FILE - Egypt's Central Bank headquarters in downtown Cairo, Jan. 6, 2013.

Egypt's 2013-14 current account deficit shrank to $2.4 billion in the 2013-14 fiscal year from $6.4 billion the previous year, boosted by billions of dollars in foreign transfers, the central bank said on Thursday.

The improvement in the current account deficit was driven by a rise in remittances and other payments from abroad, including aid, the central bank said. Net official transfers increased to $11.9 billion in the 2013-14 fiscal year, which ended in June, from $835.6 million the previous fiscal year, the bank said.

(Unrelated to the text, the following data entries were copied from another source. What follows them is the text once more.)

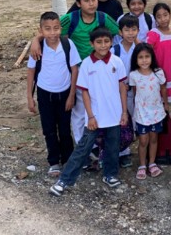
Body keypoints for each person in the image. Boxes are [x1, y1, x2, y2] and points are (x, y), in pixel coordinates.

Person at [30, 0, 120, 144]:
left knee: (100, 106)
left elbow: (120, 31)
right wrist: (36, 40)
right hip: (79, 73)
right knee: (79, 112)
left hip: (101, 72)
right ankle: (81, 146)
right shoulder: (70, 19)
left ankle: (101, 146)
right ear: (78, 3)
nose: (91, 3)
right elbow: (49, 29)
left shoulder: (103, 18)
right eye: (86, 0)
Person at [49, 28, 128, 196]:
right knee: (83, 149)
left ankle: (110, 174)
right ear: (92, 44)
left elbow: (122, 87)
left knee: (112, 146)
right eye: (99, 42)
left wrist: (124, 112)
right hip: (95, 117)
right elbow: (84, 92)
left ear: (111, 42)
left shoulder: (117, 62)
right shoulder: (86, 63)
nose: (103, 45)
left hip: (114, 115)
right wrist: (90, 116)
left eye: (106, 41)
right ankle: (64, 180)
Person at [26, 12, 81, 176]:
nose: (52, 32)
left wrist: (72, 95)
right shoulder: (38, 48)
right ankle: (54, 161)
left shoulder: (67, 44)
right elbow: (31, 71)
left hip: (64, 94)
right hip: (45, 94)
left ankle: (68, 158)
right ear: (41, 30)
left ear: (60, 28)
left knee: (65, 129)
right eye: (48, 29)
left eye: (56, 28)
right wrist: (29, 97)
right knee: (49, 129)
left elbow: (74, 69)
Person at [129, 43, 168, 180]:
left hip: (157, 112)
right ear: (136, 59)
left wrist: (165, 104)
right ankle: (142, 165)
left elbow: (163, 88)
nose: (144, 60)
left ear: (152, 57)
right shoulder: (133, 75)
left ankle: (152, 163)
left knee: (153, 138)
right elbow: (135, 93)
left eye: (147, 56)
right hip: (142, 114)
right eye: (140, 57)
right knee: (143, 140)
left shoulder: (158, 73)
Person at [112, 15, 140, 168]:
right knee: (121, 121)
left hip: (137, 91)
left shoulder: (140, 49)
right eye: (127, 30)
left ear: (138, 30)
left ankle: (139, 146)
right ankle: (122, 152)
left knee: (135, 118)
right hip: (119, 92)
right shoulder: (115, 50)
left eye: (134, 29)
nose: (130, 33)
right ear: (120, 32)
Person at [146, 3, 171, 101]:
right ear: (155, 19)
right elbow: (147, 52)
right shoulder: (153, 33)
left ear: (170, 15)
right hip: (158, 70)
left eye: (165, 15)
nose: (163, 19)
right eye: (159, 17)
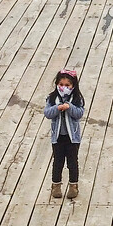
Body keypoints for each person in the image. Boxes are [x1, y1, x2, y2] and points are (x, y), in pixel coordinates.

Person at [44, 68, 85, 199]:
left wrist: (69, 107)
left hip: (72, 138)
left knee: (72, 162)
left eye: (67, 85)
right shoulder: (52, 98)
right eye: (61, 84)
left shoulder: (77, 98)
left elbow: (79, 113)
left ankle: (73, 185)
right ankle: (56, 185)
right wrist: (57, 108)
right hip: (58, 138)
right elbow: (47, 113)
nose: (64, 87)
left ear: (73, 85)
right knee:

Arab Gulf countries have provided Egypt with aid worth billions of dollars in the form of financial support and oil products since former army chief Abdel Fattah el-Sissi deposed the country’s first freely-elected civilian President Mohamed Morsi last year after mass protests.

Sissi took office as president in June and pledged to combat terrorism, improve the economy and restore stability after three years of upheaval, which began when a popular uprising ended three decades of iron-fisted rule by Hosni Mubarak.

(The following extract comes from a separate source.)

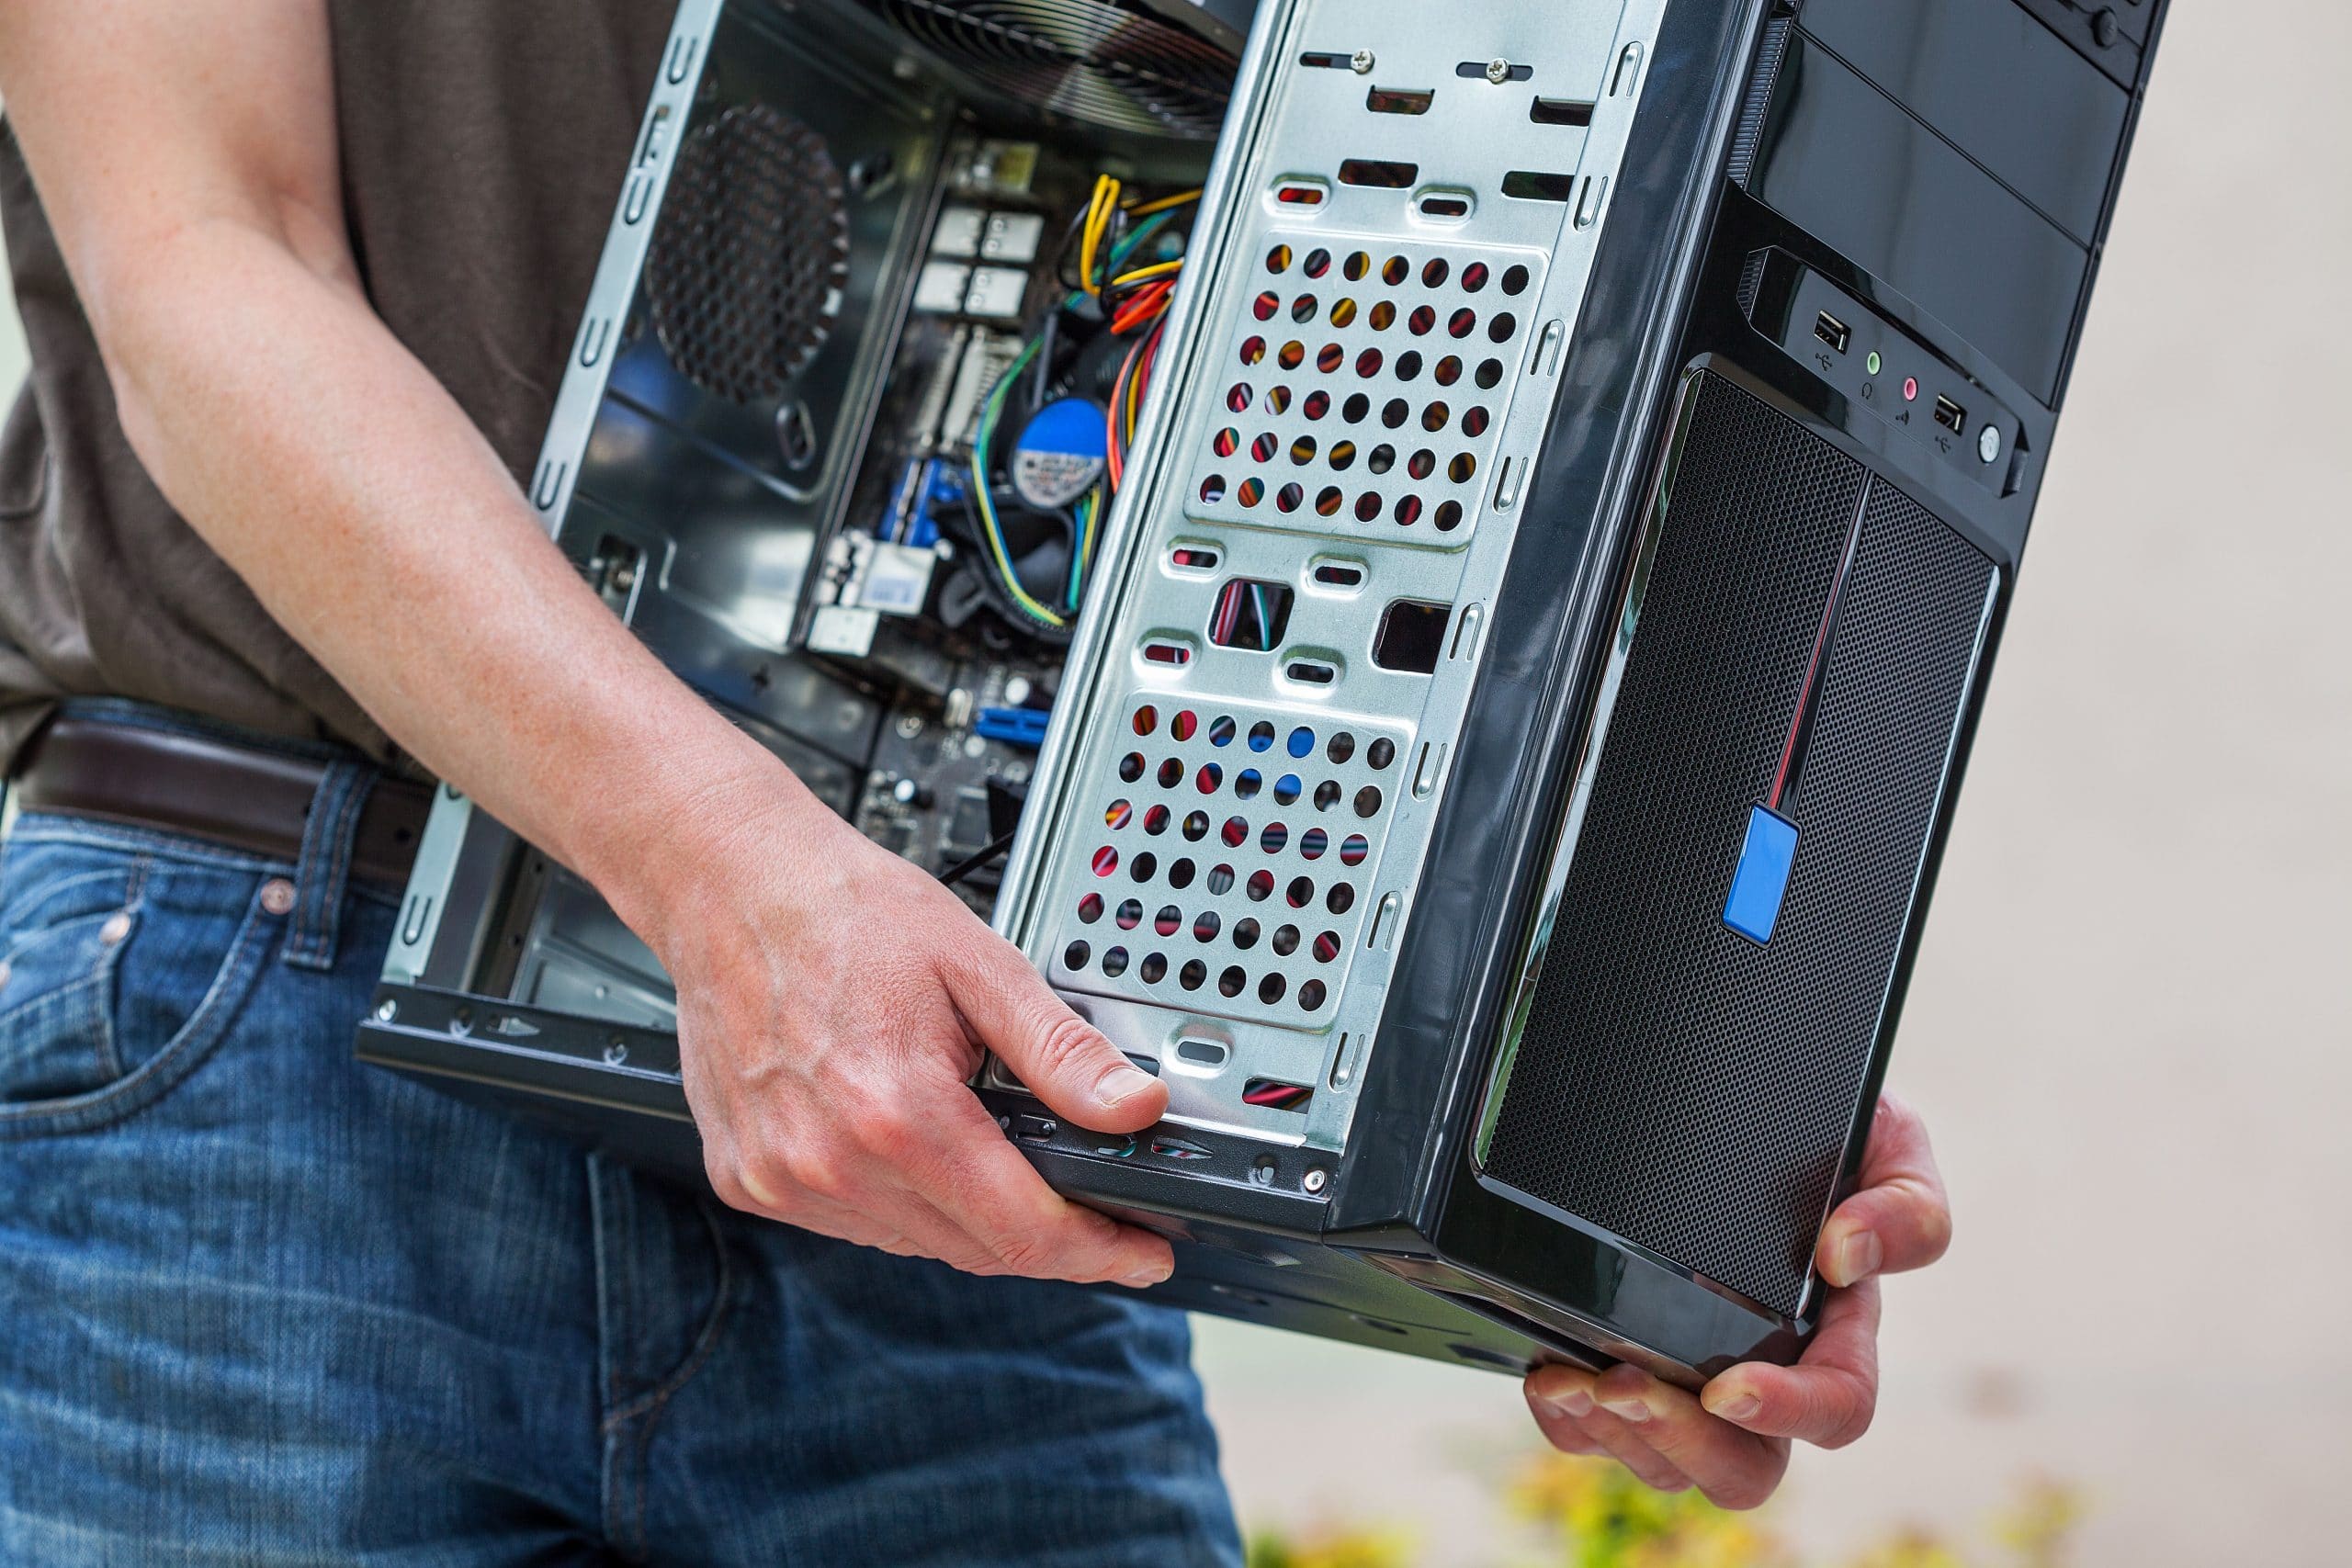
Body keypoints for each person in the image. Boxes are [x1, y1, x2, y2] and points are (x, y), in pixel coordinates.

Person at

The central bank said the improvement might have been larger without a sharp decline in tourism revenues. They fell 48 percent to $5.1 billion from $9.8 billion a year earlier.

The trade deficit grew by 9.8 percent to $33.7 billion from $30.7 billion a year earlier, the central bank said, as merchandise imports rose 3.7 percent and merchandise exports fell 3.2 percent.

Foreign direct investment in Egypt rose to about $4.1 billion in the last fiscal year compared with $3.8 billion in the previous year, the central bank said, attributing the increase to a net inflow for oil sector investments.